LETTERE AL DIRETTORE

Scuola media, rompere il muro
tra docenti, studenti, genitori

Alberto Macchia La Stampa, 1.12.2011

Caro Direttore, le scrivo, come docente di scuola media, in merito all’articolo pubblicato ieri dal Suo giornale, secondo il quale la scuola media sarebbe la peggiore in Italia: probabilmente ciò è vero, però non vengono menzionate, tra le cause di tale situazione, le condizioni degli studenti che la frequentano. Ebbene, gli studenti che dopo 5 anni di scuola primaria si presentano alla prima media sono del tutto «non scolarizzati» come si dice in termini tecnici: cioè del tutto incapaci di rimanere, per pochi minuti, seduti dietro un banco ad ascoltare la lezione (non dico concentrati per capire, perché sarebbe pretendere troppo!); però capacissimi di trovare qualsiasi pretesto per distrarsi, disturbare i compagni e il docente che cerca di fare il suo meglio, e ovviamente per uscire dall’aula in cerca di svago nei bagni o altrove. Se la scuola primaria italiana è, come si dice, una delle migliori del mondo, come mai gli studenti dopo 5 anni non sanno ancora come comportarsi?
Stendiamo poi un velo pietoso sulla preparazione culturale di tali studenti, che arrivano in prima media, a volte, senza conoscere le operazioni aritmetiche o le regole grammaticali basilari. Inoltre va preso in considerazione il rapporto tra le famiglie e la scuola: genitori disposti a raccontare le storie più incredibili pur di giustificare i propri figli dinanzi a qualsiasi addebito disciplinare; sempre arroganti nei confronti dei docenti, che probabilmente considerano una sorta di baby sitter a basso costo; e così via ci sarebbe da scrivere un libro...

Vorrei far notare che l’età degli studenti adolescenti è particolarmente critica: se non si effettua un lavoro adeguato di educazione da parte sia delle famiglie sia della scuola primaria, difficilmente si potrà rimediare quando gli ormoni cominciano ad agire; certo nella scuola superiore la situazione migliora leggermente, seppur non di molto, perché poi (sempre più tardi) subentra anche un minimo grado di maturità. Infine mi pare che anche gli autori della ricerca pecchino d’indulgenza verso gli studenti quando notano che molti di essi si «annoiano» a scuola: da che mondo è mondo la scuola è un dovere, e in una certa misura una costrizione (come il lavoro, al quale dovrebbe essere propedeutica), e non un parco giochi nel quale si va per divertirsi!

ALBERTO MACCHIA

Le lettere che riceviamo sulla scuola raccontano spesso di un’incomprensione crescente tra famiglie e insegnanti, che si rimpallano le responsabilità di fallimenti e difficoltà scolastiche.
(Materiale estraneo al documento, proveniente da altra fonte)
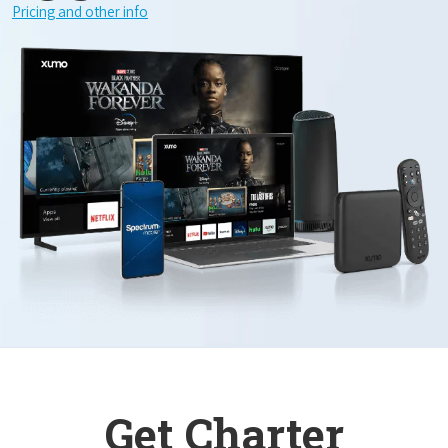
Pricing and other info
Get Charter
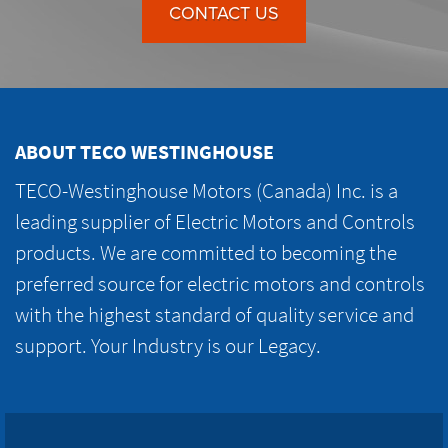
CONTACT US
ABOUT TECO WESTINGHOUSE
TECO-Westinghouse Motors (Canada) Inc. is a
leading supplier of Electric Motors and Controls
products. We are committed to becoming the
preferred source for electric motors and controls
with the highest standard of quality service and
support. Your Industry is our Legacy.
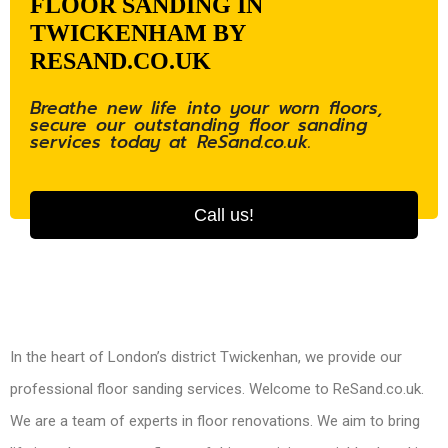
FLOOR SANDING IN
TWICKENHAM BY
RESAND.CO.UK
Breathe new life into your worn floors,
secure our outstanding floor sanding
services today at ReSand.co.uk.
Call us!
In the heart of London’s district Twickenhan, we provide our
professional floor sanding services. Welcome to ReSand.co.uk.
We are a team of experts in floor renovations. We aim to bring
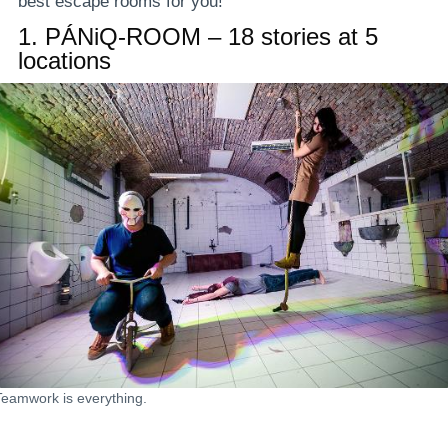
best escape rooms for you!
1.
PÁNiQ-ROOM – 18 stories at 5
locations
Teamwork is everything.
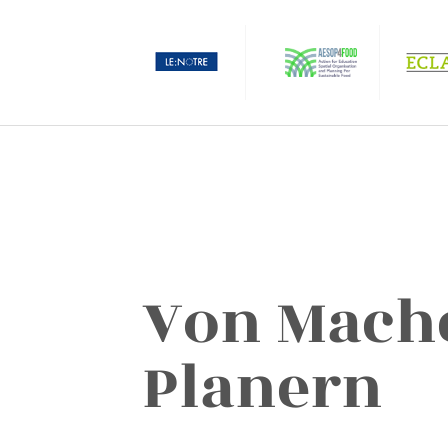
Von Mach
Planern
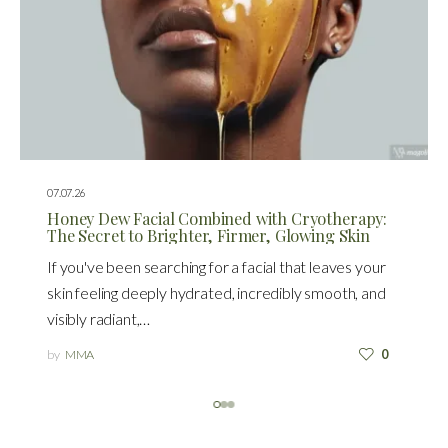
07.07.26
Honey Dew Facial Combined with Cryotherapy:
The Secret to Brighter, Firmer, Glowing Skin
If you've been searching for a facial that leaves your
skin feeling deeply hydrated, incredibly smooth, and
visibly radiant,…
by
MMA
0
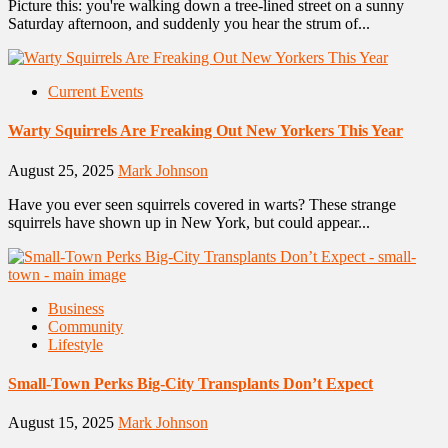
Picture this: you're walking down a tree-lined street on a sunny
Saturday afternoon, and suddenly you hear the strum of...
Current Events
Warty Squirrels Are Freaking Out New Yorkers This Year
August 25, 2025
Mark Johnson
Have you ever seen squirrels covered in warts? These strange
squirrels have shown up in New York, but could appear...
Business
Community
Lifestyle
Small-Town Perks Big-City Transplants Don’t Expect
August 15, 2025
Mark Johnson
In mezzo, a farne le spese, gli studenti.

Il professore che ci scrive ha certamente ragione quando sottolinea come oggi troppi genitori abbiano rinunciato a responsabilizzare i figli mettendo in atto una difesa d’ufficio di fronte ad ogni critica: così non fanno altro che crescere cittadini deboli e non capaci poi di affrontare le difficoltà e le sfide della vita.

Gli insegnanti dall’altra parte dovrebbero rendersi però conto che coinvolgere i ragazzi dovrebbe essere una priorità, che non ci può essere un gap così profondo tra la scuola e il mondo tecnologico in cui gli studenti vivono. Aggiornare le didattiche e provare a rompere il «muro» che si viene a creare è doveroso, così come dovrebbe essere doverosa un’alleanza tra genitori e professori, l’unica capace di farci progredire.